Speed of electrical switching, especially in semiconductor devices, is a function of the impedance of the switching part. If the impedance is high, the speed of switching is low, whilst when the impedance is low, the speed of switching is high. This means that it is desirable to have a low read driver impedance to enable fast read access times to these EEPROM devices.
Wordline drivers influence the performance of a non-volatile memory device in two major areas. The first is read access time. Wordline drivers need to be fast to be able to charge up/discharge the wordlines for read operations. The second is that wordline drivers are operated at high voltages for the erase operation, so they need to be robust with respect to transistor wear out (via degradation of the insulation layer that isolates the floating gate from the rest of the bitcell).

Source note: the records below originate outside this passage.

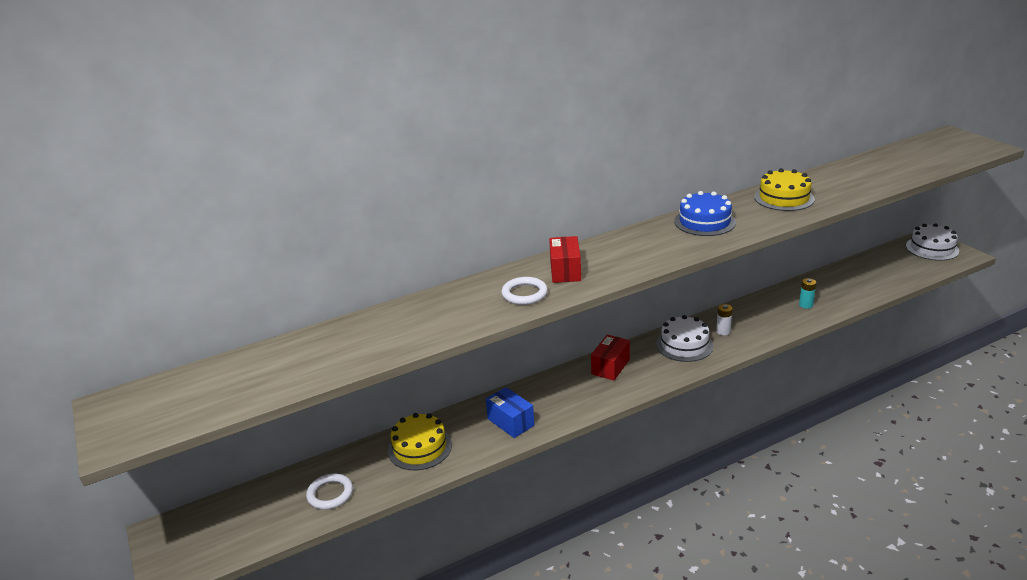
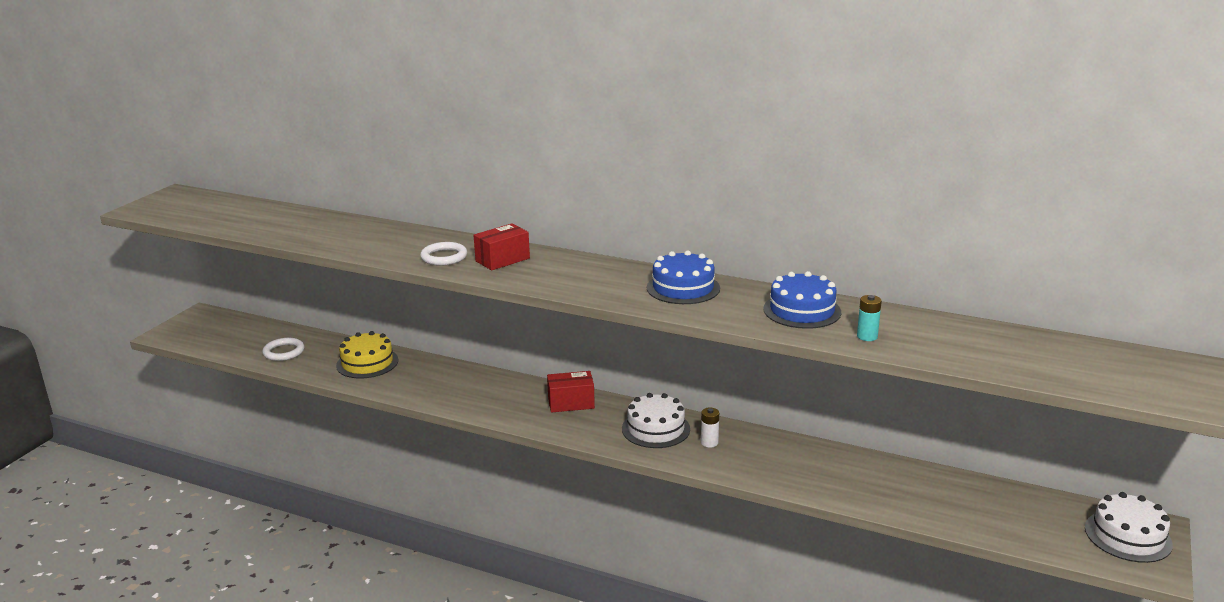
camera: 50 degrees right, 5 degrees down
blue box [486,387,534,438] -> none
yellow cake [754,168,815,211] -> blue cake [763,271,841,329]
turquoise battery [799,278,816,309] -> turquoise battery moved to [857,295,882,341]

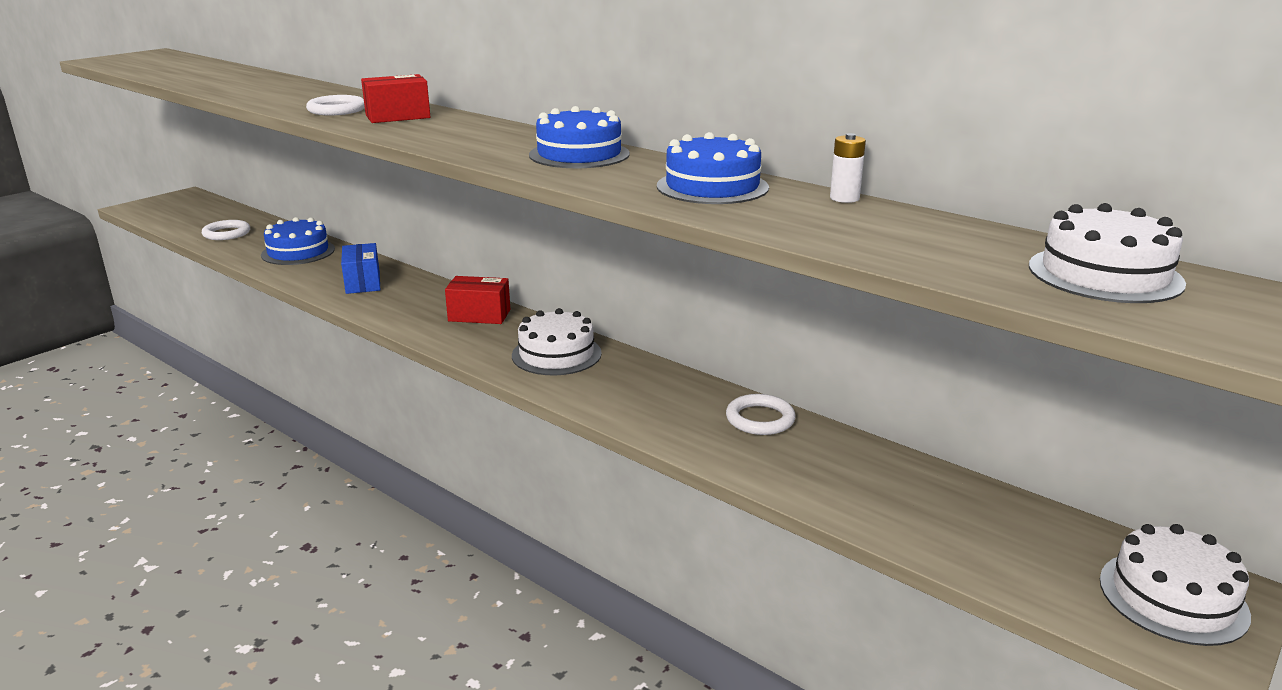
camera: 15 degrees right, 0 degrees up
yellow cake [336,331,398,378] -> blue cake [261,217,335,265]
white battery [701,408,719,447] -> white battery moved to [830,133,866,203]
turquoise battery [857,295,882,341] -> none
none -> blue box [341,243,380,294]
none -> white ring [726,394,796,435]
none -> white cake [1029,203,1186,303]

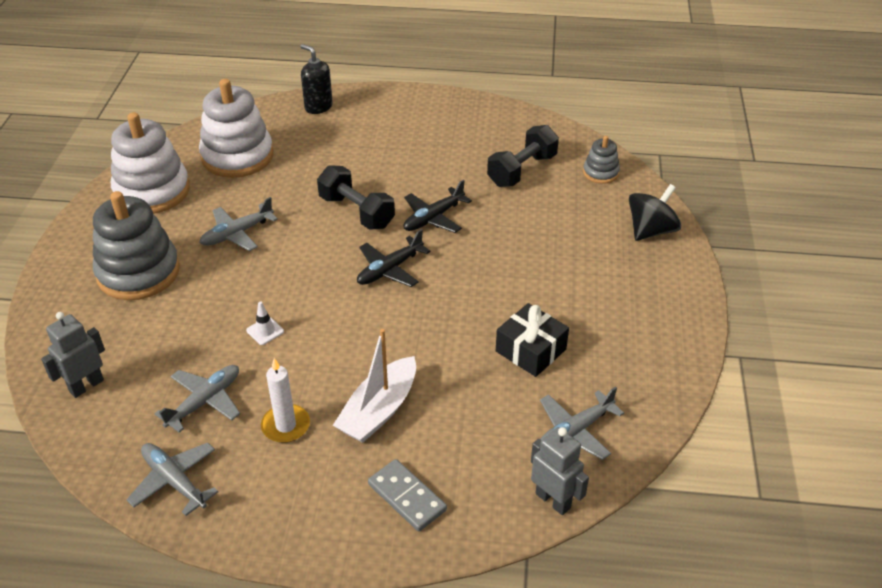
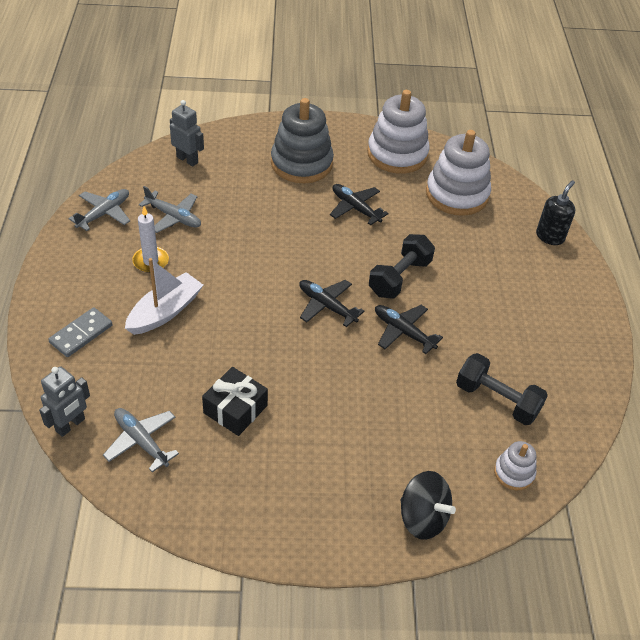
camera: 80 degrees right, 5 degrees up
grey plane [199,197,278,251] -> black plane [330,184,389,225]
white traffic cone [246,301,284,345] -> none
white boat [333,329,416,443] -> white boat turned 105 degrees clockwise [125,258,203,335]
grey stacking toy [583,136,620,184] -> white stacking toy [494,441,537,491]

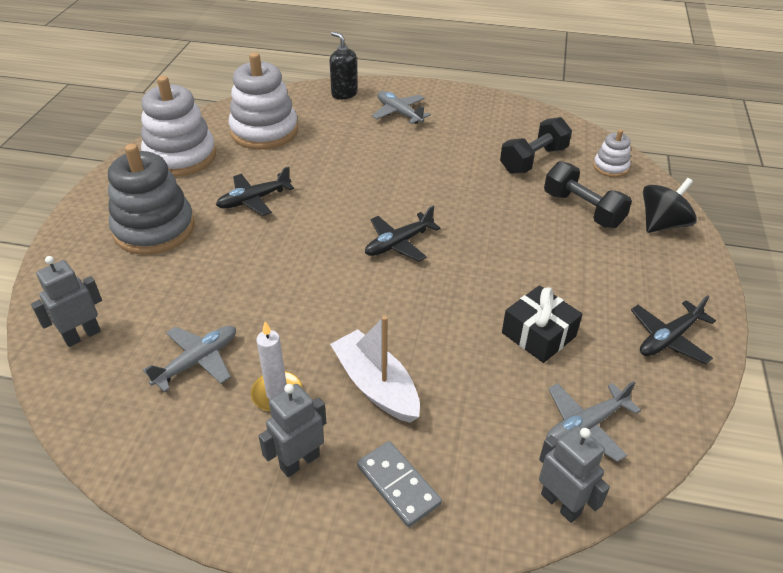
camera: 75 degrees left, 5 degrees down
grey plane [68,189,130,231] -> grey plane moved to [372,91,431,124]
black dumbbell [369,234,435,299] -> black dumbbell moved to [544,161,632,228]
black plane [375,305,443,354] -> black plane moved to [631,295,716,364]
none -> grey robot [259,384,326,477]

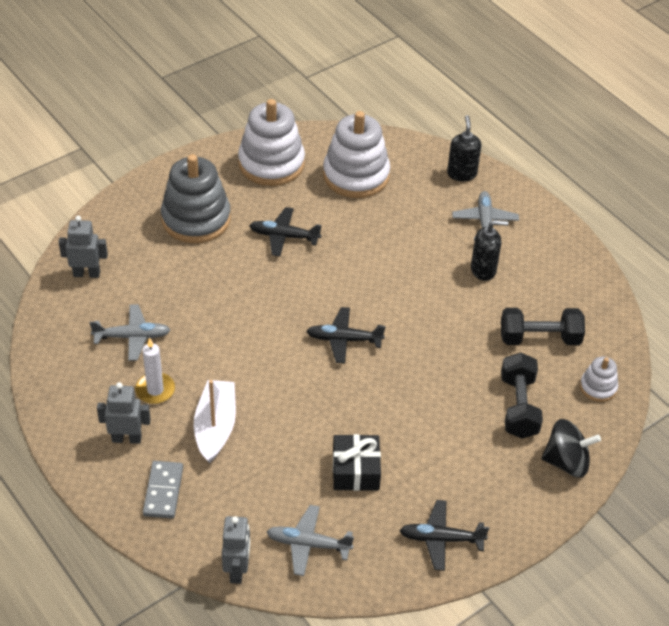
camera: 40 degrees right, 5 degrees up
none -> black soap dispenser [471,220,508,281]

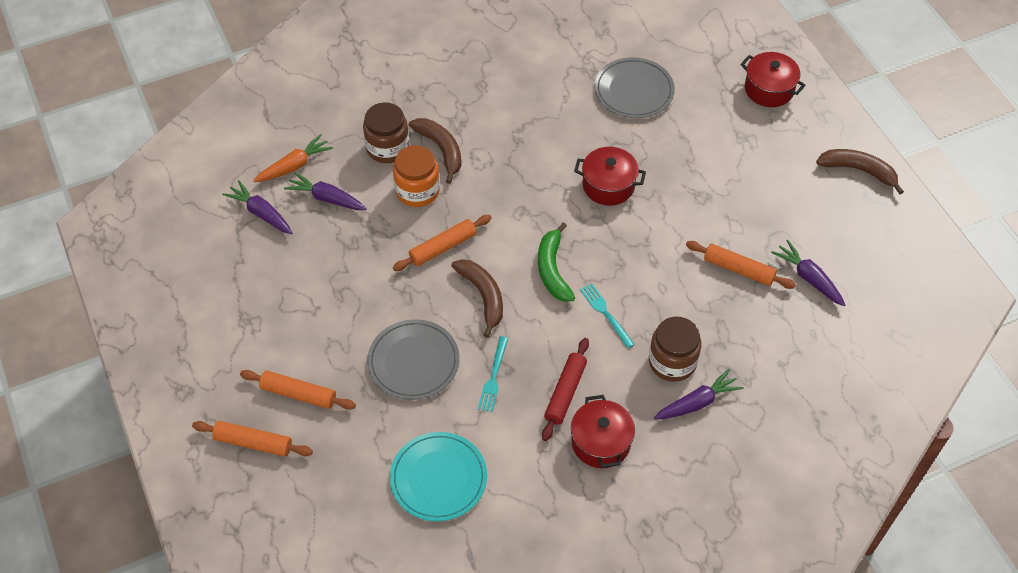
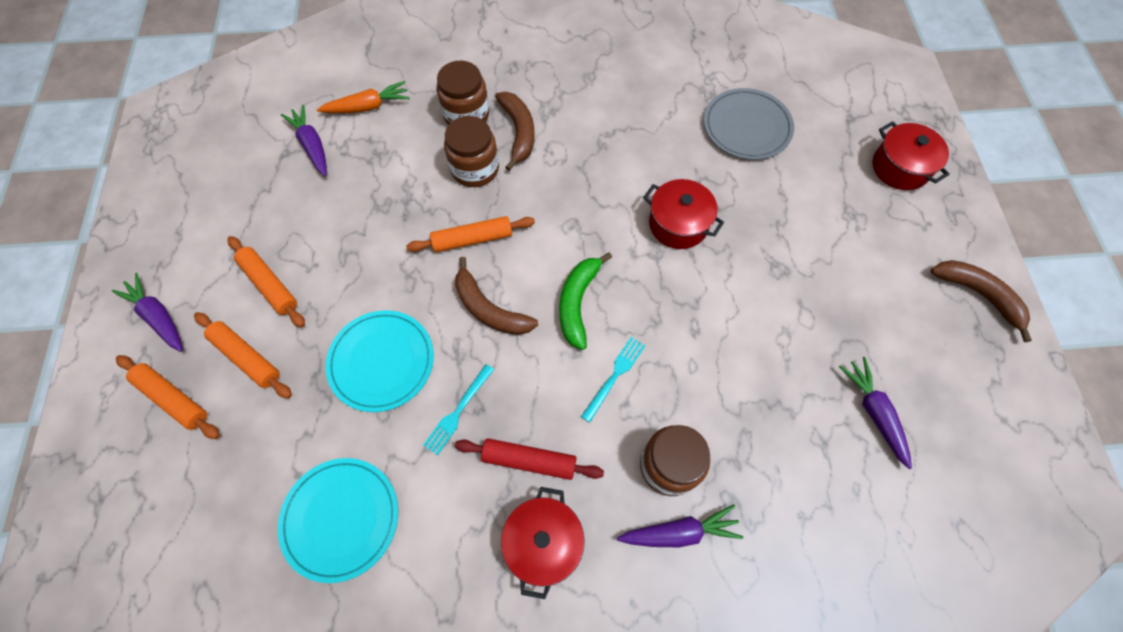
camera: 20 degrees right, 10 degrees up
purple carrot [284,172,367,210] -> purple carrot moved to [112,273,183,352]
grey plate [367,319,460,400] -> turquoise plate [326,310,434,412]
orange jar [393,145,440,207] -> brown jar [444,116,499,187]
brown banana [451,259,503,338] -> brown banana turned 135 degrees clockwise [455,257,538,335]
red rolling pin [542,338,589,441] -> red rolling pin turned 60 degrees clockwise [455,438,604,480]
turquoise fork [580,283,635,348] -> turquoise fork turned 45 degrees clockwise [581,337,646,423]
orange rolling pin [686,241,796,289] -> orange rolling pin moved to [228,236,305,327]

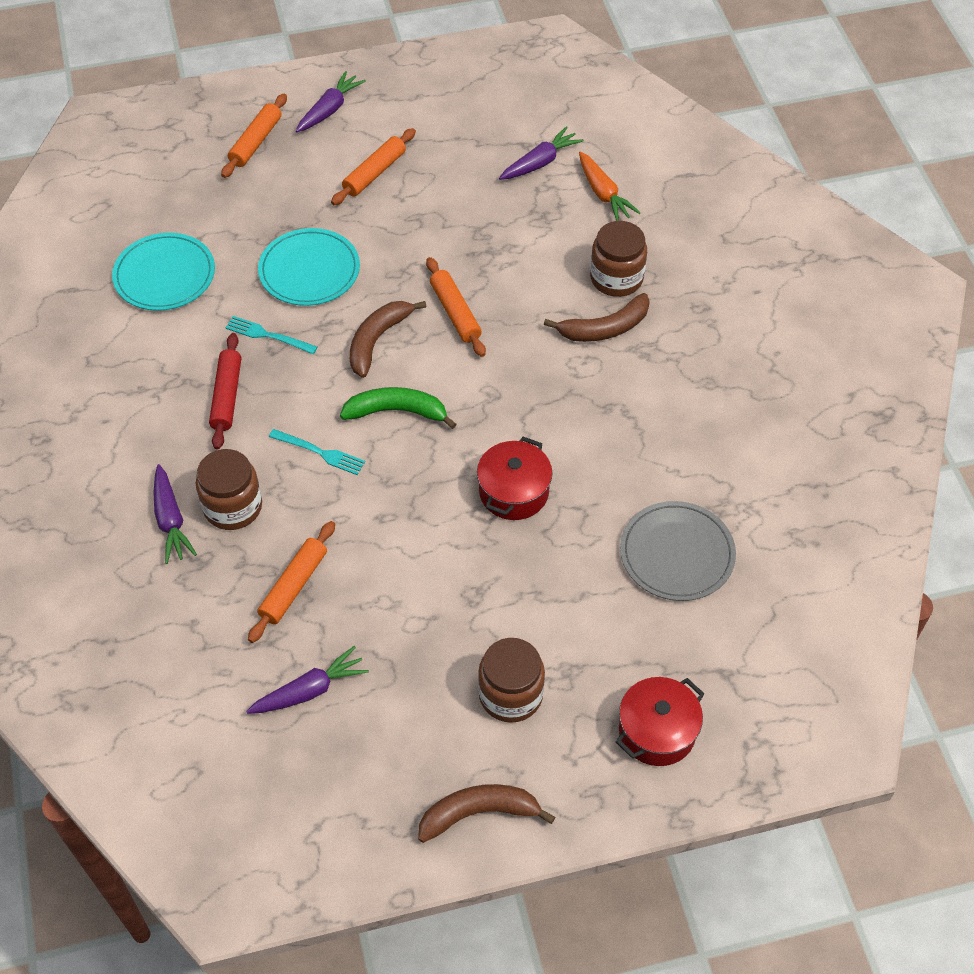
camera: 80 degrees right, 10 degrees down
orange rolling pin [194,312,292,399] -> orange rolling pin moved to [248,521,335,643]
brown jar [444,116,499,187] -> brown jar moved to [478,638,545,723]
red pot [501,487,585,599] -> none
brown banana [931,260,1032,342] -> brown banana turned 135 degrees counterclockwise [418,784,555,843]

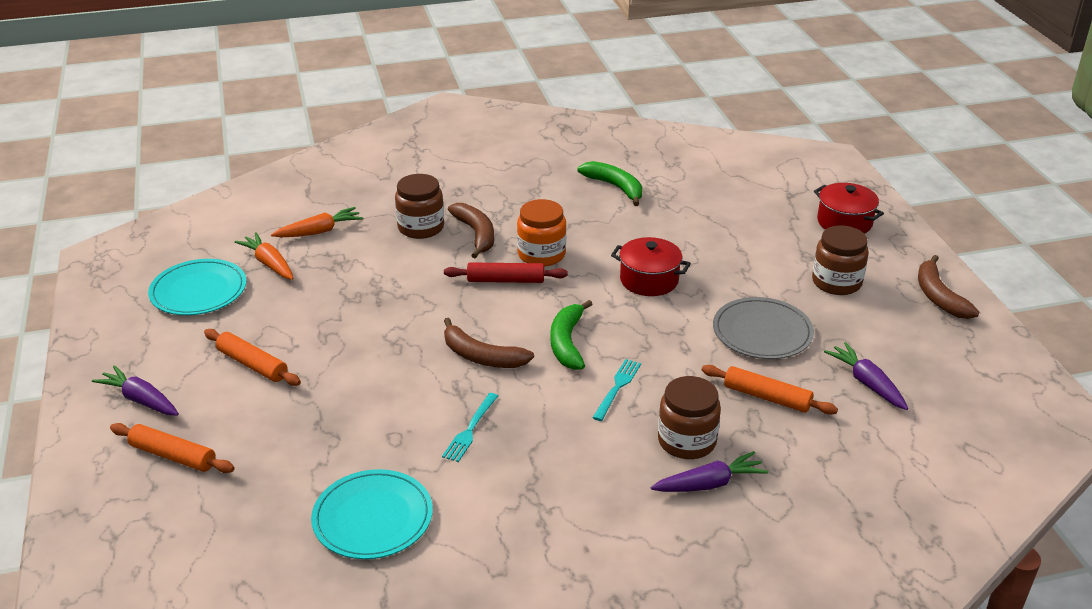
camera: 90 degrees left, 20 degrees down
red rolling pin [209,333,241,450] -> red rolling pin moved to [444,262,568,283]
turquoise plate [258,228,360,306] -> turquoise plate moved to [148,259,246,315]
orange rolling pin [426,257,486,357] -> none
purple carrot [499,126,584,180] -> orange carrot [234,232,294,280]
grey plate [620,501,736,601] -> grey plate moved to [713,297,814,359]
none -> orange jar [517,199,566,267]
none -> green banana [577,161,642,206]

Existing wordline driver circuits often combine the output transistor of the wordline driver so that it can drive all three required levels, i.e. the levels required for reading, programming and erasing the bitcells. This requires switched supplies, which compromise the impedance of the read select driver and hence the read access time.
Additionally, prior art wordline driver circuits use current biased zener stacks for wordline voltage generation during program (as the supply to the above described single driver) which limits ProgFF disturb margin on the one side or programmability on the other side. Note, during program only some of the bitcells are meant to be changed from erased to programmed state in order to achieve the desired memory pattern. However, bitcells on the same wordline see the same high voltage used for programming, which may endanger their present state. Their immunity to withstand the high voltage used to program other bitcells on the same wordline is called ProgFF disturb margin.
Also, such circuits do not have protection against bitline voltages that are too low, and they have to rely on the programmed bitcell to avoid column disturb. Moreover, such circuit techniques typically use special devices (for example, memory cells with accessible floating gates), which are difficult to port to different fabrication processes.
In essence, the prior art suffers a trade off between speed of read access time versus erase endurance, resulting in one or other of them being satisfied at the expense of the other.
Accordingly, it would be desirable to provide a wordline driver for a non-volatile memory device that improves endurance and data retention of the memory device and can also provide a reduced read impedance to improve read access times.